Nieszczęściem dla Velherian stało się że podczas prowadzonego najazdu okazało się że pośród niby zaufanych dowódców maja szpiega. Nie zdążyli nawet wrócić do ziem ojczystych kiedy nadciągnął Klan Nerveeres. Utalentowani wojownicy poprzez zmęczenie nie dali rady się obronić. Jeszcze bardziej utalentowani magowie wiedzieli że spotka ich klęska. Poczęli więc na tyłach tworzyć cienistą inkantację łącząc ze sobą swoje umysły i wszystkie sfery mroku jakie znali. W ten sposób powstało drzewo rodu Velherian, drzewo w którym przez ciemność zawarte zostały dusze wszystkich walczących tam żołnierzy, drzewo które zostało napędzone niezwykłą energią magiczną, energią o jakiej posiadaniu każda inna istota nawet nie śniła.
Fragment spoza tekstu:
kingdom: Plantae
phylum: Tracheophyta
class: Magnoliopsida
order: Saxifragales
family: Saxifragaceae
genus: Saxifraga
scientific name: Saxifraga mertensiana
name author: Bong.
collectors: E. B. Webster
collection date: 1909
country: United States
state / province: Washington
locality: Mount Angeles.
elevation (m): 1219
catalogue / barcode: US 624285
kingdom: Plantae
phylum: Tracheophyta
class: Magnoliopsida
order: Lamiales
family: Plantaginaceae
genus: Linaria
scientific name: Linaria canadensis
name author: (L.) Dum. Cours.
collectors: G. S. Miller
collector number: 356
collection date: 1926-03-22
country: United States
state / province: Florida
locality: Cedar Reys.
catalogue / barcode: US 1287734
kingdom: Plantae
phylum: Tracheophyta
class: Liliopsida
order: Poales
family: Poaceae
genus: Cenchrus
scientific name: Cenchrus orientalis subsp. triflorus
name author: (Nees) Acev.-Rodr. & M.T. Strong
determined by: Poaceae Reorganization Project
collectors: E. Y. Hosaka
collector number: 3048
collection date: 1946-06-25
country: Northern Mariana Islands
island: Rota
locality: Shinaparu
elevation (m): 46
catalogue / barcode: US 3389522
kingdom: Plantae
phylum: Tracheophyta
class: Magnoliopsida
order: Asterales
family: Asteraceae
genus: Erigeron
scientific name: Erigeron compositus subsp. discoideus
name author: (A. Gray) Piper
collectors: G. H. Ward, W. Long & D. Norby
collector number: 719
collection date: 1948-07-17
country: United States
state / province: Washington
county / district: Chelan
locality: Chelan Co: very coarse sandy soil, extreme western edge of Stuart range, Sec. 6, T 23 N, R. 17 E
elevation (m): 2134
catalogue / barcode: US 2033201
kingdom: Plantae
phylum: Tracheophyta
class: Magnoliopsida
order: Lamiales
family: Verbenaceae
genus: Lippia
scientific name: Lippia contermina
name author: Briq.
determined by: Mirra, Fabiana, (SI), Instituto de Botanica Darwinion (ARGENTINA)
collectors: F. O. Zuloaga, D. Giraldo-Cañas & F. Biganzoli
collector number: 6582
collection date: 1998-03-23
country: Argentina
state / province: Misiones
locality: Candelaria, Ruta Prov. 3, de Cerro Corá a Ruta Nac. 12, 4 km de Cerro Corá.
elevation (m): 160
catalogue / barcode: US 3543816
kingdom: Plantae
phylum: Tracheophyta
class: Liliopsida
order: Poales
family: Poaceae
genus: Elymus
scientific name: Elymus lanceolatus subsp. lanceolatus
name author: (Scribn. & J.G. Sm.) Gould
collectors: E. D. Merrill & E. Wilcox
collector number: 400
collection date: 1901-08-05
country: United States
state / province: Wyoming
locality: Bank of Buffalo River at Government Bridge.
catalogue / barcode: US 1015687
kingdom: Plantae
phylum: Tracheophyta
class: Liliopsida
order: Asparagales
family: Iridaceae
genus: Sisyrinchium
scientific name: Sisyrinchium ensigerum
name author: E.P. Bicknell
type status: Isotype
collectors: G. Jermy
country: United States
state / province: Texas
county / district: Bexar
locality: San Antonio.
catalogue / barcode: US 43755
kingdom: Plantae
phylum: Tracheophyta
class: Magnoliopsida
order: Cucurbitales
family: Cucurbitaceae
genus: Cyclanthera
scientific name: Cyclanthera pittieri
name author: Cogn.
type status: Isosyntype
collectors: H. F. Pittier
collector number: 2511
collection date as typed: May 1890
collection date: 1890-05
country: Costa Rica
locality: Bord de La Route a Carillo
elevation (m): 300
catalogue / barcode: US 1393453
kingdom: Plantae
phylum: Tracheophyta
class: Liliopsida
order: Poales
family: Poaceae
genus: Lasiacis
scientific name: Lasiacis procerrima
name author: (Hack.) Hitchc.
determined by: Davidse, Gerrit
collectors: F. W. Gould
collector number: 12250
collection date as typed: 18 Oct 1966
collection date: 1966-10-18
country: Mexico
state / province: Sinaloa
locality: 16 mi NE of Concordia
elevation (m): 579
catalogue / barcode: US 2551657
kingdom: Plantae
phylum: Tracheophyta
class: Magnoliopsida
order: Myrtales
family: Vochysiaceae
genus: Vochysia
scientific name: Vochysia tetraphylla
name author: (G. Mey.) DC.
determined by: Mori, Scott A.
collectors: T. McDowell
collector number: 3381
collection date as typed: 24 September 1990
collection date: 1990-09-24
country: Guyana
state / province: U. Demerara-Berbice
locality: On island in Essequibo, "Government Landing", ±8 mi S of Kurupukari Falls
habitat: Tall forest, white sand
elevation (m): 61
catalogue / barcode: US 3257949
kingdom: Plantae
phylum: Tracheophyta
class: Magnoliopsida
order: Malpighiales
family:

To co teraz czujemy stojąc w jego pobliżu to nic w porównaniu z tym, co jeszcze kryje, co kryje w swym wnętrzu. Wilki mające mrok w swojej duszy są w stanie dojrzeć duchy drzewa. Uważać trzeba, albowiem nie jest prawdą że istnieją tylko dobre byty pozamaterialne. Są i te złe i te dobre, wesołe, a nawet opętane czy chore psychicznie. Uważać trzeba, bo niektóre z nich są na tyle silne że potrafią omamić czy też opętać wilka. Strzeżcie się przed złymi, albowiem one nie raz doprowadzają do samobójstw rozkoszując się tym i zyskując większą siłę. Radujcie się kiedy spotkacie te dobre, albowiem one przyszłość czasem zdradzić potrafią i są bytami tak łagodnymi, że i życie ocalić mogą - mój cichy i mroczny głos, a pod koniec lekko zachrypnięty ucichł. Midnight zadrżał przy końcu opowieści, po chwili ciszy samemu się odzywając
- A co y Klanem atakującym Velherian?
- Nervereers? - Basior automatycznie skinął głową - W późniejszym czasie władze nad nimi zyskał przywódca, który poprzez swoje złe sprawowanie rządów doprowadził do wyginięcia prawie całego klanu. Podobno gdzieś na świecie istnieje dwójka potomków tego Rodu, która ukrywa się w lasach nie chcąc dołączać do żadnej watahy - wiedzą że spowoduje to następne wojny i niezgody na świecie i nie chcą przeżywać jeszcze raz tego samego.

Odchrząknęłam, aby pozbyć się chrypki.

- A teraz czas wracać, oddaliłeś się od stada nikomu o tym nie mówiąc. Gdyby nie to że mam na Ciebie oko jak już zauważyłeś mogli by uznać Ciebie za dezertera, po czym zabić dla bezpieczeństwa. W momencie w którym stado wędruje nie waż się oddalać na tak wielkie odległości. - ponownie zabrałam głos - czuję ich zapach, polecimy, będzie szybciej.

Wzbiliśmy się prawie równocześnie w powietrze. Basior widocznie zamyślony leciał w moim pobliżu, a ja kierowałam się w stronę naszego stada. No cóż, jego szczęście że Alpha kazała mi pilnować tego szczyla.